L'autre jour, dans l'autobus, je me suis prise à écouter la conversation de deux mères de famille, qui parlaient de l'instruction religieuse de leurs enfants, de ses effets, de ses répercussions : un tel sujet, une telle conversation dans l'autobus étaient assez insolites - et assez intéressants - pour m'autoriser à écouter, discrètement
Mme X. était sous le coup : Jacques avait déclaré à ses parents à midi qu'il était décidé à ne pas faire sa confirmation. Il déclarait n'être pas au clair sur certains points, et ne pas « croire » comme le pasteur, et certains de ses camarades. Dans ces conditions, participer à cette cérémonie lui paraissait une malhonnêteté, et il demandait qu'on ne le forçât pas à cette « comédie ». M. et Mme X., tout en comprenant en partie cette attitude, la trouvaient quand même scandaleuse : qu'allaient dire la grand-mère, et les voisins ? De plus, le complet était commandé, les invitations aux parrain, marraine, oncles et tantes lancées, et cela ne s'était jamais vu dans la famille que l'on ne fasse pas sa confirmation !
Mme Y. partageait avec sympathie le souci des parents de Jacques. Sa fille Antoinette était dans la même volée, elle ne disait pas grand-chose de son instruction religieuse, elle apprenait bien ce qu'elle avait à apprendre. Le pasteur était satisfait de sa conduite, il souhaiterait seulement qu'elle posât de temps en temps une question au lieu de se contenter de réciter sagement sa leçon.
Mme X. fait remarquer alors que, sur le chapitre des questions, Jacques prétend qu'il en pose souvent, et que le pasteur ne lui répond pas toujours d'une façon aussi complète qu'il le souhaiterait. Il a même l'impression que cela dérange son pasteur
Je n'ai pas entendu la suite de la conversation, mais le problème me paraissait posé, et l'on pouvait facilement en imaginer le contexte.

....

• SÉRIE D'EXERCICES
(a) Répondez à ces questions sur le texte de la conversation entendue dans l'autobus :
(i) Qu'a annoncé Jacques à ses parents à midi ?
(ii) Qu'est-ce que le pasteur souhaiterait de la part d'Antoinette ?
(iii) D'après Jacques, comment le pasteur répond-il à ses questions ?
(b) Rédigez la suite du texte de la conversation entendue dans l'autobus, en repartant de sa dernière phrase.
Les données ci-après proviennent d'une autre source.

• DONNÉES BRUTES
....

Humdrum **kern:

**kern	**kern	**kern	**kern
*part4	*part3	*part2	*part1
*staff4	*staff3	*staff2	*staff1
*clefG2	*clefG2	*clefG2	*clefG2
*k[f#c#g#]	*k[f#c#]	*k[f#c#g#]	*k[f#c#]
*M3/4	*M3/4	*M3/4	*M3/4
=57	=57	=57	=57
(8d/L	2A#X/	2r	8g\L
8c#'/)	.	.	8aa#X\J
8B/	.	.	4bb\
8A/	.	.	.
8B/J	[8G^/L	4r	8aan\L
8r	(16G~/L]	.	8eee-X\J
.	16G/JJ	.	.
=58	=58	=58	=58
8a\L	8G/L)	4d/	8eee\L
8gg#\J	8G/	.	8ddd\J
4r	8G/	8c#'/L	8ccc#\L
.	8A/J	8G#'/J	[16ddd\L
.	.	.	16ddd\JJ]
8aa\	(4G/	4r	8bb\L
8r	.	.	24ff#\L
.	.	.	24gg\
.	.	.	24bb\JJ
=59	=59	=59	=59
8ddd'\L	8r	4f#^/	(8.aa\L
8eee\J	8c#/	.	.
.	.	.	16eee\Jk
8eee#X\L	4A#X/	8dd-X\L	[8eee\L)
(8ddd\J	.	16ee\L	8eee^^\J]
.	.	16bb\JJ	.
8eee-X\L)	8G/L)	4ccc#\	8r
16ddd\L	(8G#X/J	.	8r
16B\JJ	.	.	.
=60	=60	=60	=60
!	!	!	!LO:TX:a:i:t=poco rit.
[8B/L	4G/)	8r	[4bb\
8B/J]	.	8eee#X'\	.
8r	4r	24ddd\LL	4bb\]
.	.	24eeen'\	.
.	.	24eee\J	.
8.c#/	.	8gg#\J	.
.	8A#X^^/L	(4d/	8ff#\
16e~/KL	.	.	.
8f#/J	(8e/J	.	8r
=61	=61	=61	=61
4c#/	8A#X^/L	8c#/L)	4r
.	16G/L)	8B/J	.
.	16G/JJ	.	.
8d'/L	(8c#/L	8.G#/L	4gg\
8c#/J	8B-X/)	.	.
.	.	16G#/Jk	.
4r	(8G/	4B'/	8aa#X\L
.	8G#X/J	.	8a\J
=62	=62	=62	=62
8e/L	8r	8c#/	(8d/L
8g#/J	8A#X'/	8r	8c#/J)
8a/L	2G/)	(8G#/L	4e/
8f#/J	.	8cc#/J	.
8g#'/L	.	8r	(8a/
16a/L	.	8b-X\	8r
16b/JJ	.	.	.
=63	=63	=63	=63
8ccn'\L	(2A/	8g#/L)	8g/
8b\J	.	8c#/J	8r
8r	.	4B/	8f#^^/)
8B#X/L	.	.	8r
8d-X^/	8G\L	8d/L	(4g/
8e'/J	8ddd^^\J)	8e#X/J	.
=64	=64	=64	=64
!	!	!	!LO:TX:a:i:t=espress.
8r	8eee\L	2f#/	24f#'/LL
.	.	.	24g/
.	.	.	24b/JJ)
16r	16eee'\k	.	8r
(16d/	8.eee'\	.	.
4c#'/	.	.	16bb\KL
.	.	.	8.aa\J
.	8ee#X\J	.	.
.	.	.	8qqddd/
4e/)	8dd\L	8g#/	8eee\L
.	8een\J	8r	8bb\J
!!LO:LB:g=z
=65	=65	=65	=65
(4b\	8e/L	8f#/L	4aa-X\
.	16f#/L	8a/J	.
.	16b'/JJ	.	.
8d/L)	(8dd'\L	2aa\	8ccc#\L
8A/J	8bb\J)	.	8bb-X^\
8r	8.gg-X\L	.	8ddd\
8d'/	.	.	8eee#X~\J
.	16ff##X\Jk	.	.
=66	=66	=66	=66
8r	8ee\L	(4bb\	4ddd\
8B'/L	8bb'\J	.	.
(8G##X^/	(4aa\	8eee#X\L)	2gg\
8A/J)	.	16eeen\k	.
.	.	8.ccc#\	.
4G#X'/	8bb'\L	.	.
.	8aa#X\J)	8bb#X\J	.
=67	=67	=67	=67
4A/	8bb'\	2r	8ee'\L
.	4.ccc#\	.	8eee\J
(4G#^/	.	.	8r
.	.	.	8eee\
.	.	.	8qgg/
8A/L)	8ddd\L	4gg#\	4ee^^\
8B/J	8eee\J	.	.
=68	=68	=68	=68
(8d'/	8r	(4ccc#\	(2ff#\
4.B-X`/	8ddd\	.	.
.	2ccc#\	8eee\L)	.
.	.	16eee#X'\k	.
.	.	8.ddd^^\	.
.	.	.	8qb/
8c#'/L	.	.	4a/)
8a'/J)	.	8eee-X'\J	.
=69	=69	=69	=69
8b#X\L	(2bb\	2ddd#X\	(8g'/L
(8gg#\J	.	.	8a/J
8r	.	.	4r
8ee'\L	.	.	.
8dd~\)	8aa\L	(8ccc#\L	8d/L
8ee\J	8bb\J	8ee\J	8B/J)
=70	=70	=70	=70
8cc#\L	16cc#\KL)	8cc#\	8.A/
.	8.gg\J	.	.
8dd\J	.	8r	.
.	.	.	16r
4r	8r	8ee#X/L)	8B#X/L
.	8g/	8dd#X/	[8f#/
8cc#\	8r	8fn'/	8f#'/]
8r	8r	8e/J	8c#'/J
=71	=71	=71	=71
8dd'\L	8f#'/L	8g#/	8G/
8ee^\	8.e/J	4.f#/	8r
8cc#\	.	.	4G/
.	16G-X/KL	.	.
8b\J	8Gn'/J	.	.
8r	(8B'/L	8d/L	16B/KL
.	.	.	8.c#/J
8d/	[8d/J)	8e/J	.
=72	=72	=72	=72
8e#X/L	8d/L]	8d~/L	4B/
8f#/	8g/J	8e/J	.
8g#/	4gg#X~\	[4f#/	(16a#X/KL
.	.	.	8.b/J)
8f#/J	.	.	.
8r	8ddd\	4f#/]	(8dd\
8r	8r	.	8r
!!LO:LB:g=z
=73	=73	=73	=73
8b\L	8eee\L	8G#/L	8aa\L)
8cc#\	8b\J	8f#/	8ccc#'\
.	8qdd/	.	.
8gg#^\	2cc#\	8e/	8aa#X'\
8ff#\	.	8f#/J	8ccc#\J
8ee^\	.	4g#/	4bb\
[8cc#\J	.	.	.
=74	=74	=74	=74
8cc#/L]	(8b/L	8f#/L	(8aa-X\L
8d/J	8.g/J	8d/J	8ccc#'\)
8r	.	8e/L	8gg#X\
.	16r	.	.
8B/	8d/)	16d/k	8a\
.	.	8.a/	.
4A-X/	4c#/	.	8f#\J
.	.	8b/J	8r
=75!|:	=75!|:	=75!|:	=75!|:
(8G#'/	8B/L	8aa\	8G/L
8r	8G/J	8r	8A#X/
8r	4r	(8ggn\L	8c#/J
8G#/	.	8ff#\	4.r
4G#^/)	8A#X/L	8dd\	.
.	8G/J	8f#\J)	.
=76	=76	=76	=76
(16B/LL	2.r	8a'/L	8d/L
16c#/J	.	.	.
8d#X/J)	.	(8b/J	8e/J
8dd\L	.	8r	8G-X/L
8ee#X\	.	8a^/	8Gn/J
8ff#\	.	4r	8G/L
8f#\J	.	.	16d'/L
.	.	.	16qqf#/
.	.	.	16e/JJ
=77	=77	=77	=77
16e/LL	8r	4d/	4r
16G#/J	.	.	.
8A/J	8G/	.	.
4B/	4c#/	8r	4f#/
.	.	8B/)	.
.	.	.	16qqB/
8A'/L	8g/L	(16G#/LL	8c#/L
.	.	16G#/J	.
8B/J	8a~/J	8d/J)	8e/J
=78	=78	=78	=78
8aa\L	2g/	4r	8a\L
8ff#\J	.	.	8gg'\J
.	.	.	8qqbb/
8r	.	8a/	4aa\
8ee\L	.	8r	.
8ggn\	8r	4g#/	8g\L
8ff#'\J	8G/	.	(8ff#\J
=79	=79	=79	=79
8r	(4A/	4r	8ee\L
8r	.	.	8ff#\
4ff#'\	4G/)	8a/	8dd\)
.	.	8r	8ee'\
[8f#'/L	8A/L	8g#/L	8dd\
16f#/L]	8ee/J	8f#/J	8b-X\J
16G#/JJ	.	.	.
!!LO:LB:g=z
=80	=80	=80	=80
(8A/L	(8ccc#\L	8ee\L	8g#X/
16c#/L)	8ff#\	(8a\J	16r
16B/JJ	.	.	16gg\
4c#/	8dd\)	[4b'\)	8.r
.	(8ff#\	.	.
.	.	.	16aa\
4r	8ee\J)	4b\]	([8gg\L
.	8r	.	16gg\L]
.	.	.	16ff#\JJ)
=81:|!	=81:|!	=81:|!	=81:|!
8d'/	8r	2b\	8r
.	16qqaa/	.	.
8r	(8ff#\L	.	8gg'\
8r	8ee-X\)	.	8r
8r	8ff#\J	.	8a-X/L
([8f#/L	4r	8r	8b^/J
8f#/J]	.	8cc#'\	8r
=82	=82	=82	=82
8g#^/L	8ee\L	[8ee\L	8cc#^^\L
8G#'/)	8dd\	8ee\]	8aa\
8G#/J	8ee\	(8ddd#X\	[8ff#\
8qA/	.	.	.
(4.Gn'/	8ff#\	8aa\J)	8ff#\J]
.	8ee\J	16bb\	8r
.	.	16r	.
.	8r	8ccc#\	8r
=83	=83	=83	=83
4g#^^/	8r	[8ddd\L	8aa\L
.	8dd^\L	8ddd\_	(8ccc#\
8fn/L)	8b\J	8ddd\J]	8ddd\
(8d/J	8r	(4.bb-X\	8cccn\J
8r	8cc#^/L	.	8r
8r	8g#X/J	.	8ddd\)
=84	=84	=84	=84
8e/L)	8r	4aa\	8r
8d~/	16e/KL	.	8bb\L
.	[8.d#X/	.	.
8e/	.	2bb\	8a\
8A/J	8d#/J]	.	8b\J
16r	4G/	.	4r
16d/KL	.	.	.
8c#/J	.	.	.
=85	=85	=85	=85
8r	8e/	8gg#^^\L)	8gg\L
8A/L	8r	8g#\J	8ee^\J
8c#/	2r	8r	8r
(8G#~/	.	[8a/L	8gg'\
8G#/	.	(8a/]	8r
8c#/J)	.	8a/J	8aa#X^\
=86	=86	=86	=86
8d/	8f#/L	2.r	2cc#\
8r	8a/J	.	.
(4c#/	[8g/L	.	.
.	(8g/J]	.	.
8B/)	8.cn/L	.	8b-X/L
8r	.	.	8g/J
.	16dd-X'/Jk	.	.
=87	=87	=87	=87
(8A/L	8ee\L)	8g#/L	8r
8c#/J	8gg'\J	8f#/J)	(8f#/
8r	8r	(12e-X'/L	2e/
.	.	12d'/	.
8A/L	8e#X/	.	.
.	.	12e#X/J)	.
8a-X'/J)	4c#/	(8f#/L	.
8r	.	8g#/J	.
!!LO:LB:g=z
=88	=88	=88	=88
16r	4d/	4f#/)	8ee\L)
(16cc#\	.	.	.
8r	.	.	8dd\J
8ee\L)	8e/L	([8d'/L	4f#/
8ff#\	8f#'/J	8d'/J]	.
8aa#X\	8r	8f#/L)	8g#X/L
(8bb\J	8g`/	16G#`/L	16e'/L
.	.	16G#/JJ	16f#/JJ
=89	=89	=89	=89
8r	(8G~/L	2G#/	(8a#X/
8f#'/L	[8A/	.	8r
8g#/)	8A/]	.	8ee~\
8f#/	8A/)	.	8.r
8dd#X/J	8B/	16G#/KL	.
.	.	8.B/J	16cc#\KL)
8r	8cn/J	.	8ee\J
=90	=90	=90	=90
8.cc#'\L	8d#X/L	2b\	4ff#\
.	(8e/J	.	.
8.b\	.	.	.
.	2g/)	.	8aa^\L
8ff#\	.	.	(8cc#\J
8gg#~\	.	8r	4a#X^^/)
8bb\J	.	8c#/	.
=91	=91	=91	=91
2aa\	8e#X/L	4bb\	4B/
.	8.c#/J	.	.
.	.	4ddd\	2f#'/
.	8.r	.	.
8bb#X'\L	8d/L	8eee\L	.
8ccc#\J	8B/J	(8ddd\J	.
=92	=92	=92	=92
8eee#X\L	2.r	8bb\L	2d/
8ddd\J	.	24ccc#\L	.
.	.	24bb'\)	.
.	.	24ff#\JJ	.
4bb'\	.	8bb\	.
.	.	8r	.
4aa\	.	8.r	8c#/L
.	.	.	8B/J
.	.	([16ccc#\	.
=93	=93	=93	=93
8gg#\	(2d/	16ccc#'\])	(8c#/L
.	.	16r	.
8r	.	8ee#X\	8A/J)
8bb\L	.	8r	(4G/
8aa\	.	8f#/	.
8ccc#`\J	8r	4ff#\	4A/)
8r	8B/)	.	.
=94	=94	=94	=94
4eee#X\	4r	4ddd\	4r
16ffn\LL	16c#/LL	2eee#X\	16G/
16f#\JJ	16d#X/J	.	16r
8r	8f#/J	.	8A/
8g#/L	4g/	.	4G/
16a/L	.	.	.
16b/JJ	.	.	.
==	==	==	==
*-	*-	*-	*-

....

• CORRIGÉ DES EXERCICES
(a)
(i) Il a annoncé qu'il était décidé à ne pas faire sa confirmation.
(ii) Il souhaiterait qu'elle pose de temps en temps une question au lieu de se contenter de réciter sagement sa leçon.
(iii) Le pasteur ne lui répond pas toujours d'une façon aussi complète qu'il le souhaiterait, et Jacques a même l'impression que cela le dérange.

(b)
J'aurais voulu dire à ces mamans qu'on ne pouvait que les approuver et les féliciter de prendre au sérieux ces problèmes, alors que tant de parents y sont indifférents. Mais j'aurais voulu leur dire aussi que la première chose à faire en l'occurrence est de garder leur calme, de ne pas se croire coupables et responsables et de ne pas faire de l'événement une catastrophe nationale.
Certes, il ne faut pas minimiser ni mépriser les contingences matérielles et les conventions sociales : nous ne sommes pas des « super-humains », et Dieu ne nous le demande pas. Les questions d'argent (quand il faut élever une famille, on sait ce que c'est !) ne sont pas négligeables, ni les bonnes relations avec la famille, qui impliquent qu'on a des égards les uns pour les autres, et qu'on évite de scandaliser les personnes âgées.
Nous en sommes tous bien persuadés, mais nous devons aussi nous demander s'il n'y a pas une « certaine manière de ne pas faire les choses qui se font » comme il existe, selon un auteur dramatique anglais, une «certaine manière de faire les choses qu'on ne fait pas».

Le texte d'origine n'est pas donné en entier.